- _Detalhes do exercício_
Por favor, copie integralmente, sem alterar nada, o texto abaixo sobre a ameaça de Trump de aplicar tarifas aos países do Brics.

- _Texto do documento_
Trump e Brics: entenda ameaça de tarifar em 100% países do bloco caso substituam dólar
O presidente eleito dos Estados Unidos, Donald Trump, ameaçou neste sábado (30) aplicar tarifas de 100% sobre os países membros do Brics, caso não se comprometam a abandonar planos de criar uma nova moeda ou apoiar outra substituta do dólar.
Trump ainda reforçou a impossibilidade de substituição do dólar americano e disse que os países que tentarem devem se despedir dos EUA.
“Exigimos que esses países se comprometam a não criar uma nova moeda do Brics nem apoiar qualquer outra moeda que substitua o poderoso dólar americano, caso contrário, eles sofrerão 100% de tarifas e deverão dizer adeus às vendas para a maravilhosa economia norte-americana”, escreveu Trump em sua plataforma de mídia social, a Truth Social.
“Eles podem procurar outro ‘otário’. Não há nenhuma chance dos Brics substituírem o dólar americano no comércio internacional, e qualquer país que tentar deve dizer adeus aos Estados Unidos”, acrescentou o republicano.

- _Registros fornecidos_
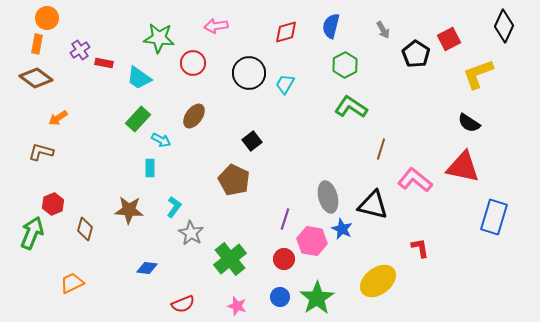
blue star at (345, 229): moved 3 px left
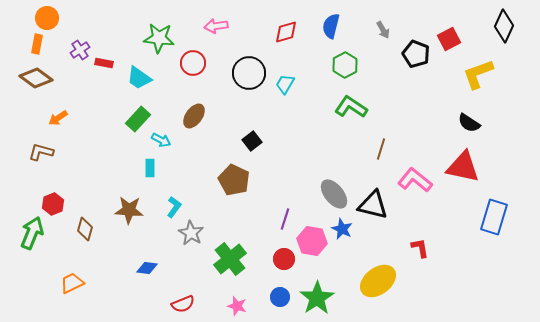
black pentagon at (416, 54): rotated 12 degrees counterclockwise
gray ellipse at (328, 197): moved 6 px right, 3 px up; rotated 24 degrees counterclockwise
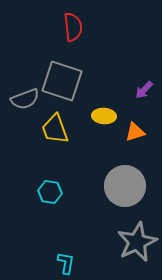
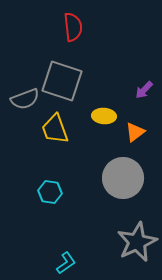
orange triangle: rotated 20 degrees counterclockwise
gray circle: moved 2 px left, 8 px up
cyan L-shape: rotated 45 degrees clockwise
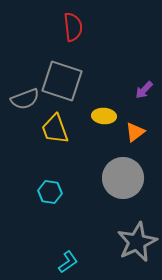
cyan L-shape: moved 2 px right, 1 px up
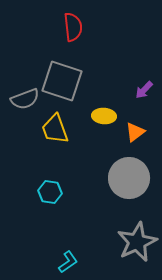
gray circle: moved 6 px right
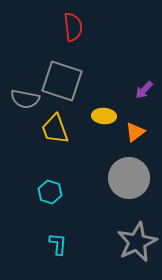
gray semicircle: rotated 32 degrees clockwise
cyan hexagon: rotated 10 degrees clockwise
cyan L-shape: moved 10 px left, 18 px up; rotated 50 degrees counterclockwise
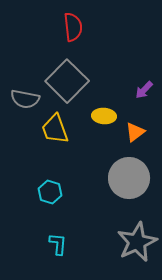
gray square: moved 5 px right; rotated 27 degrees clockwise
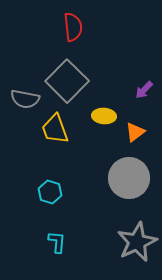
cyan L-shape: moved 1 px left, 2 px up
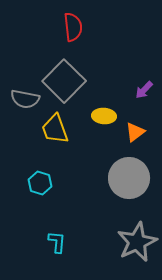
gray square: moved 3 px left
cyan hexagon: moved 10 px left, 9 px up
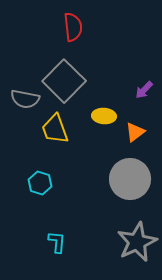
gray circle: moved 1 px right, 1 px down
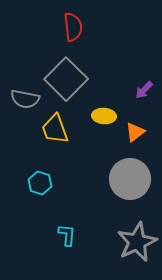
gray square: moved 2 px right, 2 px up
cyan L-shape: moved 10 px right, 7 px up
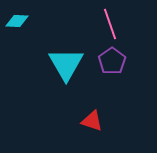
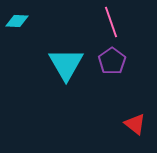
pink line: moved 1 px right, 2 px up
red triangle: moved 43 px right, 3 px down; rotated 20 degrees clockwise
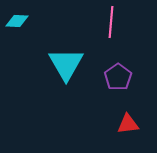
pink line: rotated 24 degrees clockwise
purple pentagon: moved 6 px right, 16 px down
red triangle: moved 7 px left; rotated 45 degrees counterclockwise
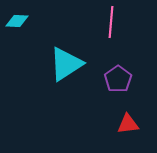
cyan triangle: rotated 27 degrees clockwise
purple pentagon: moved 2 px down
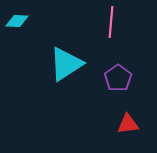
purple pentagon: moved 1 px up
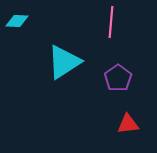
cyan triangle: moved 2 px left, 2 px up
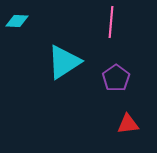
purple pentagon: moved 2 px left
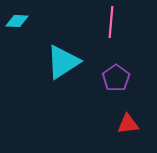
cyan triangle: moved 1 px left
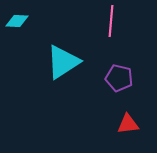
pink line: moved 1 px up
purple pentagon: moved 3 px right; rotated 24 degrees counterclockwise
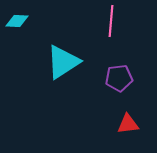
purple pentagon: rotated 20 degrees counterclockwise
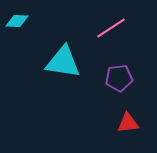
pink line: moved 7 px down; rotated 52 degrees clockwise
cyan triangle: rotated 42 degrees clockwise
red triangle: moved 1 px up
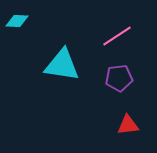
pink line: moved 6 px right, 8 px down
cyan triangle: moved 1 px left, 3 px down
red triangle: moved 2 px down
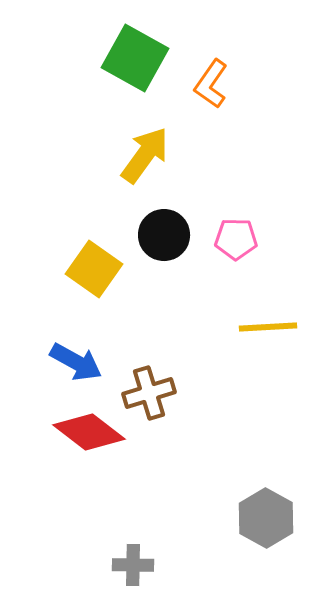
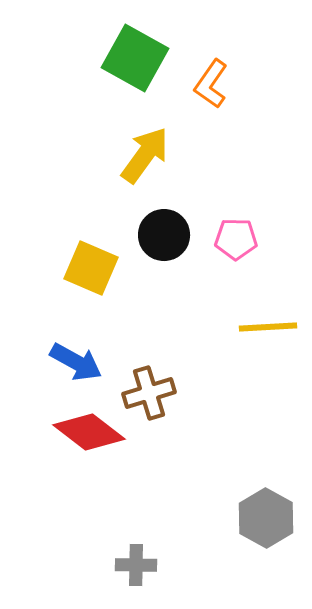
yellow square: moved 3 px left, 1 px up; rotated 12 degrees counterclockwise
gray cross: moved 3 px right
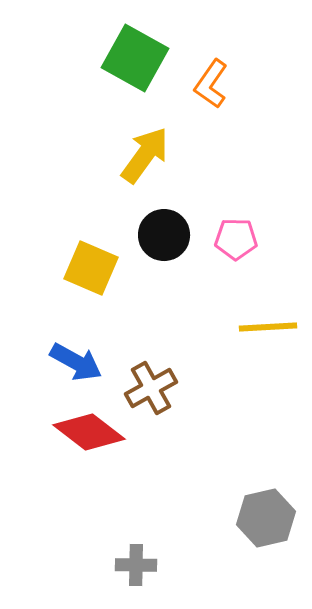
brown cross: moved 2 px right, 5 px up; rotated 12 degrees counterclockwise
gray hexagon: rotated 18 degrees clockwise
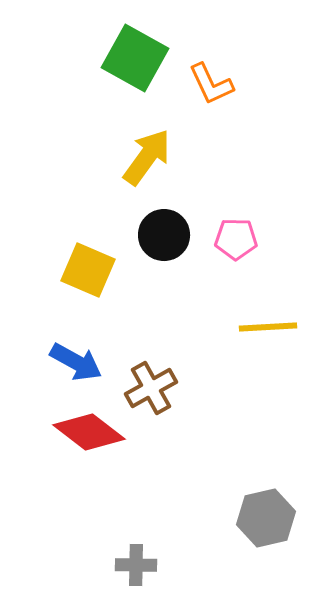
orange L-shape: rotated 60 degrees counterclockwise
yellow arrow: moved 2 px right, 2 px down
yellow square: moved 3 px left, 2 px down
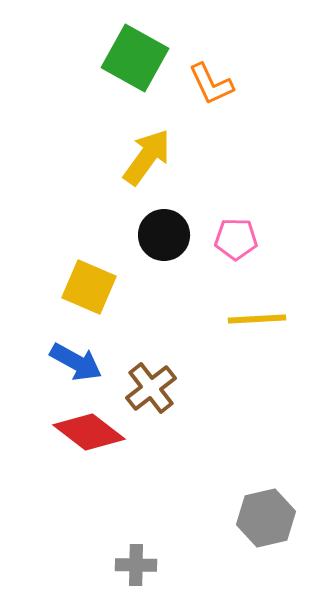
yellow square: moved 1 px right, 17 px down
yellow line: moved 11 px left, 8 px up
brown cross: rotated 9 degrees counterclockwise
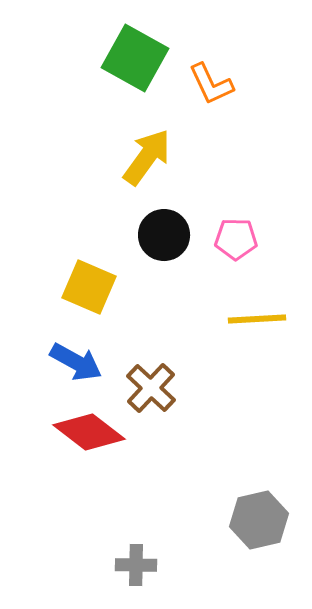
brown cross: rotated 9 degrees counterclockwise
gray hexagon: moved 7 px left, 2 px down
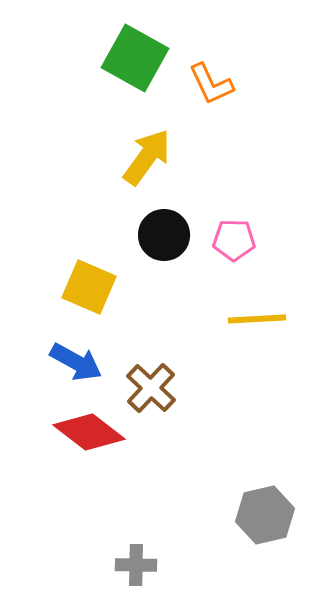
pink pentagon: moved 2 px left, 1 px down
gray hexagon: moved 6 px right, 5 px up
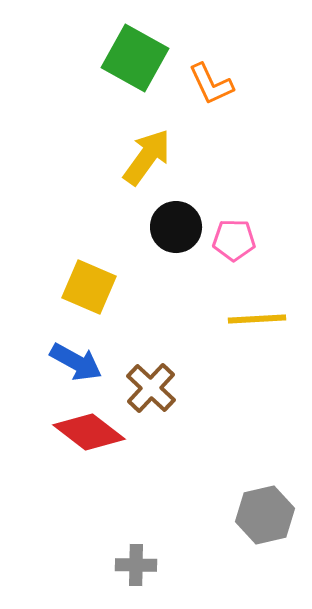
black circle: moved 12 px right, 8 px up
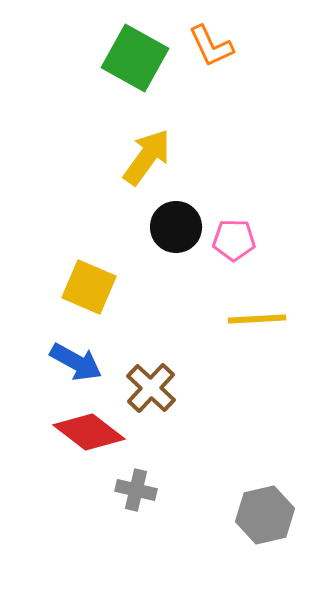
orange L-shape: moved 38 px up
gray cross: moved 75 px up; rotated 12 degrees clockwise
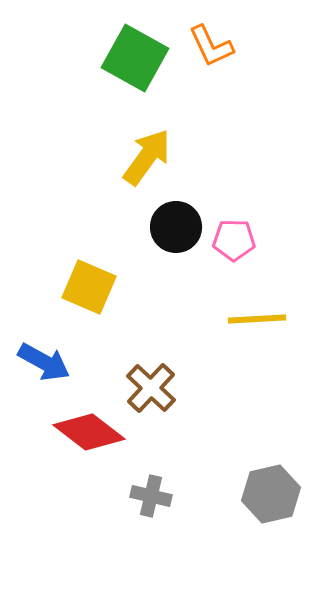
blue arrow: moved 32 px left
gray cross: moved 15 px right, 6 px down
gray hexagon: moved 6 px right, 21 px up
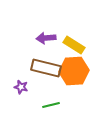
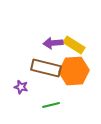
purple arrow: moved 7 px right, 5 px down
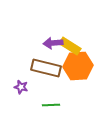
yellow rectangle: moved 4 px left, 1 px down
orange hexagon: moved 4 px right, 5 px up
green line: rotated 12 degrees clockwise
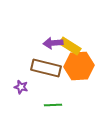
orange hexagon: moved 1 px right
green line: moved 2 px right
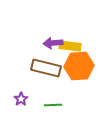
yellow rectangle: rotated 25 degrees counterclockwise
purple star: moved 12 px down; rotated 24 degrees clockwise
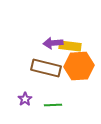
purple star: moved 4 px right
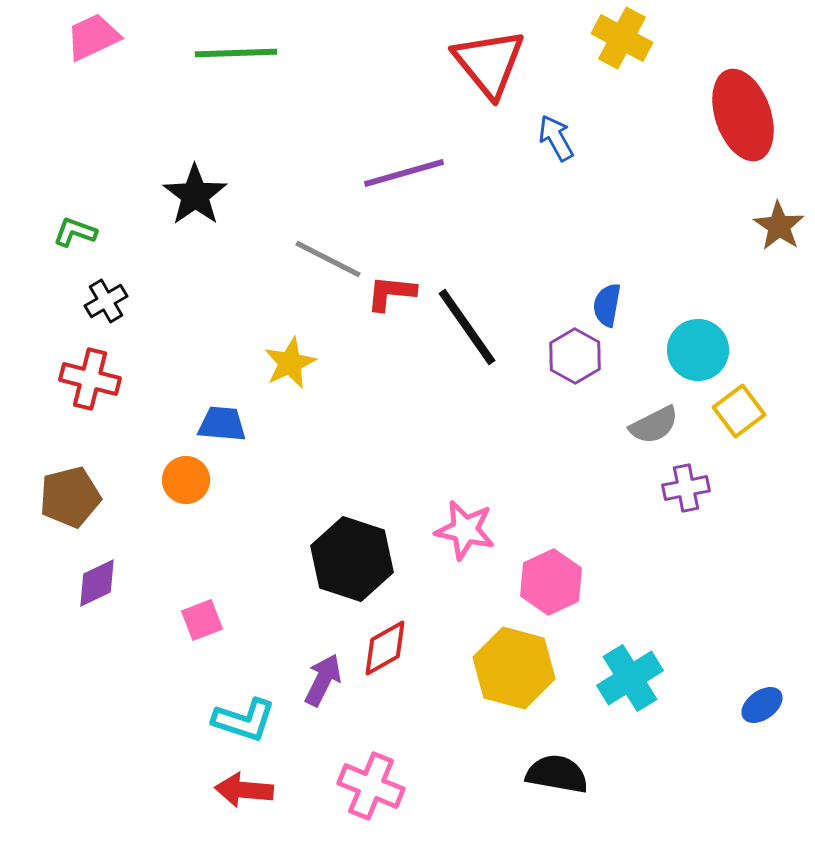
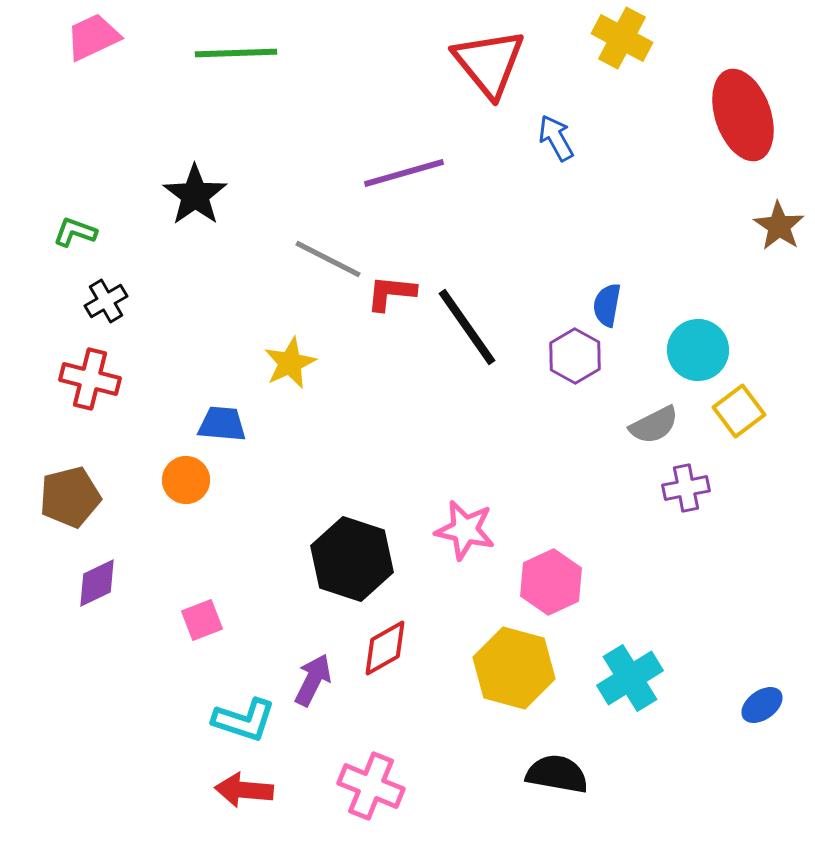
purple arrow: moved 10 px left
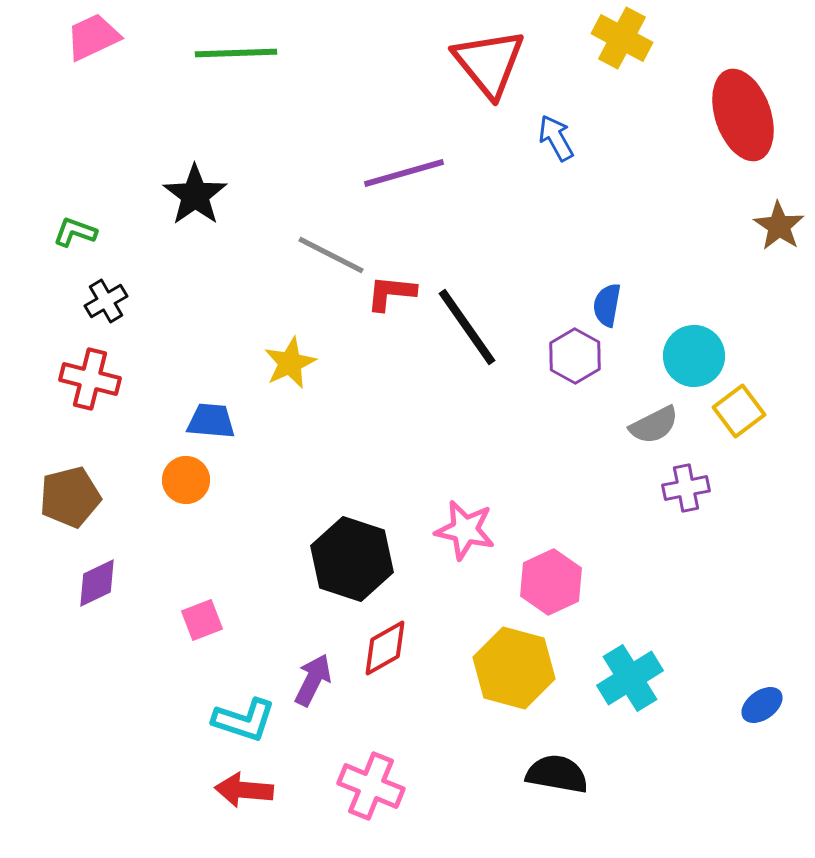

- _Solução do exercício_
Trump e Brics: entenda ameaça de tarifar em 100% países do bloco caso substituam dólar
O presidente eleito dos Estados Unidos, Donald Trump, ameaçou neste sábado (30) aplicar tarifas de 100% sobre os países membros do Brics, caso não se comprometam a abandonar planos de criar uma nova moeda ou apoiar outra substituta do dólar.
Trump ainda reforçou a impossibilidade de substituição do dólar americano e disse que os países que tentarem devem se despedir dos EUA.
“Exigimos que esses países se comprometam a não criar uma nova moeda do Brics nem apoiar qualquer outra moeda que substitua o poderoso dólar americano, caso contrário, eles sofrerão 100% de tarifas e deverão dizer adeus às vendas para a maravilhosa economia norte-americana”, escreveu Trump em sua plataforma de mídia social, a Truth Social.
“Eles podem procurar outro ‘otário’. Não há nenhuma chance dos Brics substituírem o dólar americano no comércio internacional, e qualquer país que tentar deve dizer adeus aos Estados Unidos”, acrescentou o republicano.